At the very least, the Court could use some stiffening of its collective spine. But two more Thomases would offer us something very different. Two more Scalias would be much better because on this occasion, the justice was faithful to his “originalist” creed. Scalia's dissenting opinion in Hamdi v. Rumsfeld is a strong defense of the Bill of Rights in general, and trial by jury in particular. Unfortunately, President Bush's commitment to the war on terrorism makes it far more likely that his nominees will follow Thomas, not Scalia, in their blind enthusiasm for presidential power.
Each aspect of the neoconservative revolution is troubling, but we can now glimpse the full extent of the challenge. The Constitution of the 20th century emphasized religious tolerance, social welfare, equality, and a profound commitment to due process of law. Should the Constitution of the 21st century serve as the foundation for religious intolerance, weak federal government, laissez-faire, and the president's arbitrary power to wage a never-ending war on terrorism?

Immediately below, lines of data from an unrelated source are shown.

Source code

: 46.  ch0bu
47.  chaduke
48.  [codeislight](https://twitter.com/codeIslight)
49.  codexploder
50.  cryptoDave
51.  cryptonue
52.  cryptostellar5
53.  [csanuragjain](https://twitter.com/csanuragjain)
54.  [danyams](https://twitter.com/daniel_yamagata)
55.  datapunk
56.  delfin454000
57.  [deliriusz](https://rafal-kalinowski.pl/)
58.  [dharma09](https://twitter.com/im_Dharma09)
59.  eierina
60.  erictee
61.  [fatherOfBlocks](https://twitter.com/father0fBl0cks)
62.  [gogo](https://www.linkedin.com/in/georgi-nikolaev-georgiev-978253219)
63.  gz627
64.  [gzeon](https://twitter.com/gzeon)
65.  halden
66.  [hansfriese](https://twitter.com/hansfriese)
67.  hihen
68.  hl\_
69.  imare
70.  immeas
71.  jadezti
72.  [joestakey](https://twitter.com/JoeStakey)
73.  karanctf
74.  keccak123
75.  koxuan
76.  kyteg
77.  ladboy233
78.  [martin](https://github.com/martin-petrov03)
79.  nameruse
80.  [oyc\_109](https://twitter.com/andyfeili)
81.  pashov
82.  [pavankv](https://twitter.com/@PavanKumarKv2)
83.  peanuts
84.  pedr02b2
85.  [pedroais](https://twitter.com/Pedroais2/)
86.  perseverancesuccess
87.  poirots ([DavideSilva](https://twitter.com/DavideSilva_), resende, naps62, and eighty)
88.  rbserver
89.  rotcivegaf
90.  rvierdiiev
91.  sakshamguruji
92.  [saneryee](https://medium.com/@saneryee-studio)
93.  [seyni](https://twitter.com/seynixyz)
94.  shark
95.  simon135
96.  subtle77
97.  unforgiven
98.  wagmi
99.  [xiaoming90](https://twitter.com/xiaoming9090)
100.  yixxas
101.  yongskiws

The Senate hearings should be measured by the clarity with which they raise this question. If the American people come to recognize the high stakes, I cannot believe that they will endorse the neoconservative effort to destroy the hard-won gains of 20th-century constitutionalism. We will lose the struggle for public opinion only if senators get bogged down in personalities or let procedural matters, like the filibuster, trivialize the large issues at stake. This would allow the neocons to portray the confirmation hearings as a rearguard battle waged by a few special interests bitterly opposed to anything that comes out of the Bush White House.
But if thoughtful senators of both parties keep asking the nominees whether they endorse the revolutionary opinions of Thomas or Scalia, it will quickly become clear that the neoconservative challenge does not divide most Republicans from Democrats, or conservatives from liberals. There are tens of millions of old-fashioned conservatives who cherish the right of parents to send their children to parochial schools. But a Scalia Court, if intellectually honest, would find it constitutionally impossible to vindicate this fundamental right. And a Thomas Court would allow the war against terrorism to eviscerate the right to trial by jury. There are also plenty of Republicans who would be appalled by a Court that strikes down key environmental legislation. True conservatives have as much to fear from the neoconservative revolution as racial minorities or labor unions or defenders of the right to privacy. If we win the battle of public opinion, procedural questions like the filibuster will take care of themselves. Thoughtful moderates of both parties will follow the public and refuse to allow the confirmation of a neocon on a vote of 51 to 49, let alone permit Dick Cheney to break a tie.
The American people have had quite enough of visionary schemes at the moment. This is a time for more Sandra Day O'Connors, not more Clarence Thomases.
Bruce Ackerman is the Sterling Professor of Law and Political Science at Yale University and author of the multivolume We the People. As a young man, he served as law clerk to Justice John Marshall Harlan, whose legacy is discussed in this essay.